Red Faction Armageddon And The Beauty Of Reversing Chaos

It is often more fun to destroy than it is to create. Many of us realised this when we were young, when we played with Lego sets or made sandcastles. Scores of video games endorse this philosophy.

The new Red Faction most magically does not.

In New York last week, representatives from the company making the upcoming Red Faction Armageddon let me play their game. For this series, one might as well they say that they let me take a hammer to it. That would be a good thing, because there was nothing more spectacular in the last Red Faction than wrecking the industrialised, colonised Mars its creators had built.

Perhaps the joy of repairing what was broken is what satisfies a mechanic who fixes beaten cars or excites the successful practitioner of a challenging surgery.

You get a sledgehammer again in Armageddon,a new linear adventure set on Mars with the hero in the role of heroic fighter this time rather than heroic insurgent. You can still knock through a wall, smash down a tower or pulverise almost any other people-made structure in the game. You can lob charges at these things and press a button to detonate them and begin a waterfall of debris. You can fire a new singularity gun that shoots a small black hole that sucks together the objects and hapless enemies surrounding it. You can zap each beam and panel of a building one by one with a special dissolving gun, a weapon that one could use in the last Red Faction game to collapse a bridge one subtracted strut at a time.

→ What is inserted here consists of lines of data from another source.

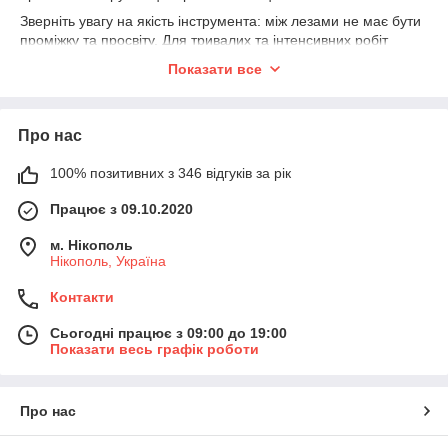
Зверніть увагу на якість інструмента: між лезами не має бути
проміжку та просвіту. Для тривалих та інтенсивних робіт
придбайте вироби з несиметричними кільцями та з
Показати все
прогумованою підкладкою. У велике кільце можна вкласти 2
або 3 пальці. Це допоможе знизити навантаження на
пензель. Для короткочасних робіт підійдуть ножиці із
Про нас
симетричними кільцями. Важлива деталь в інструменті —
ручка. Вона не має бути дуже широкою. Найзручніші ручки з
кільцями в пластмасі.
100% позитивних з 346 відгуків за рік
Працює з 09.10.2020
м. Нікополь
Нікополь, Україна
Контакти
Сьогодні працює з 09:00 до 19:00
Показати весь графік роботи
Про нас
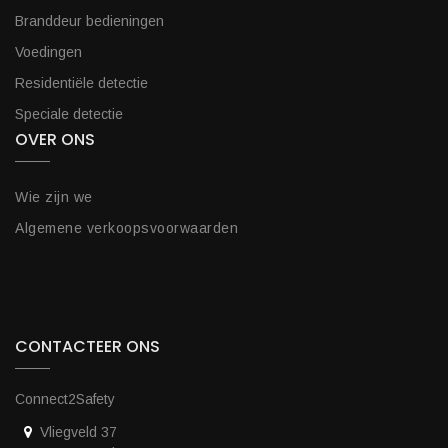
Branddeur bedieningen
Voedingen
Residentiële detectie
Speciale detectie
OVER ONS
Wie zijn we
Algemene verkoopsvoorwaarden
CONTACTEER ONS
Connect2Safety
Vliegveld 37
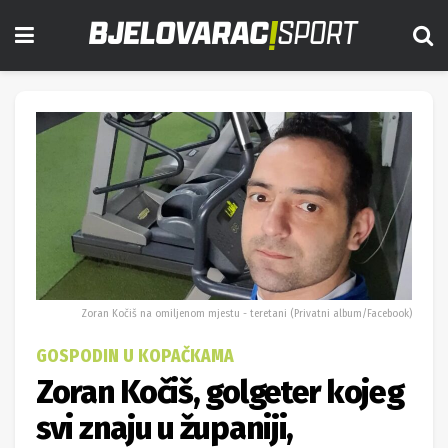
Zoran Kočiš na omiljenom mjestu - teretani (Privatni album/Facebook)
GOSPODIN U KOPAČKAMA
Zoran Kočiš, golgeter kojeg
svi znaju u županiji,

But what a joy it is in the new Red Faction to mend things. What a treat it is to reverse chaos.

At any time in the demo of Armageddon, I was able to raise the hand of the hero I controlled and have him restore the ruins that I or other computer-controlled characters in the game had created.

In a firefight, I could blow up a catwalk to kill a villain, then walk to the catwalk, arm extended, and watch it magically reconstruct itself.

To fight a vicious spider-like boss, I could hide behind cover, shoot, cower from return fire and then respond to the destruction of the boxes I hid behind by using that restoration magic to make those boxes reassemble.

The pace of repair is beautifully swift in Red Faction, as if watching a snowman somehow unmelt from puddle to Frosty in about four seconds.

The repair power is one of two great powers features in the Armageddon demo I played. This one has been transported from the previous game’s multiplayer mode and offers the visually and tactically appealing promise that what goes down can also go up. It’s a welcome inversion in a series that already allowed so much excellent chaos.

This magnet gun is essentially giving the player the ability to make any two metallic objects in the world smack into each other, flying across game’s big world.

The other great move in Armageddon involves magnets, however they work. The player has a magnet gun that is best fired twice in close succession. The first shot tags a target, say a barrel far in the distance. Consider wheeling the lead character around and shooting the second shot at the top of a tower. A special magnetic force kicks in as the barrel hurtles toward that tower top. The closest thing I’ve seen to this move in any other video game is the double-ended grappling hook in Just Cause 2. This magnet gun is essentially giving the player the ability to make any two metallic objects in the world smack into each other, flying across game’s big world. It’s fantastic.

Armageddon is very different from Guerilla. The older game was open-world, a sort of destruction-focused Grand Theft Auto on Mars. The new game mostly occurs underground in a linear path, though its designers say this actually liberates them to provide more visual variety than the red surface of Mars would. They can do levels that are coloured green or white. Their cave ceilings are high, and the developers lament that maybe they should have referred to them as caverns so people wouldn’t fear that Armageddon would feel claustrophobic. Being underground, the developers told me, also lets them put more destructible objects high in the game world – on ceilings and high on walls, which adds to the tactical options in combat.

The new weapons are wonderful in Armageddon, and the move to an underground adventure seems less limiting than I’d expected. The claustrophobia isn’t absent though. In fact, it emerged at one unexpected moment when the demo climaxed by letting my guy get into one of the series mech/exo suits. In the previous game such a moment would have felt empowering, letting me deliver destruction across a broader horizon. Underground, in what seemed like Red Faction Armageddon’s version of Chinatown, being in the exo suit made the game suddenly feel cramped, lacking in headroom. I wanted to get out of the suit, stop firing its missiles and start swinging my hammer. I wanted to knock things down, and then build them back up again.

Red Faction Armageddon will be out in May for the Xbox 360, PlayStation 3 and PC.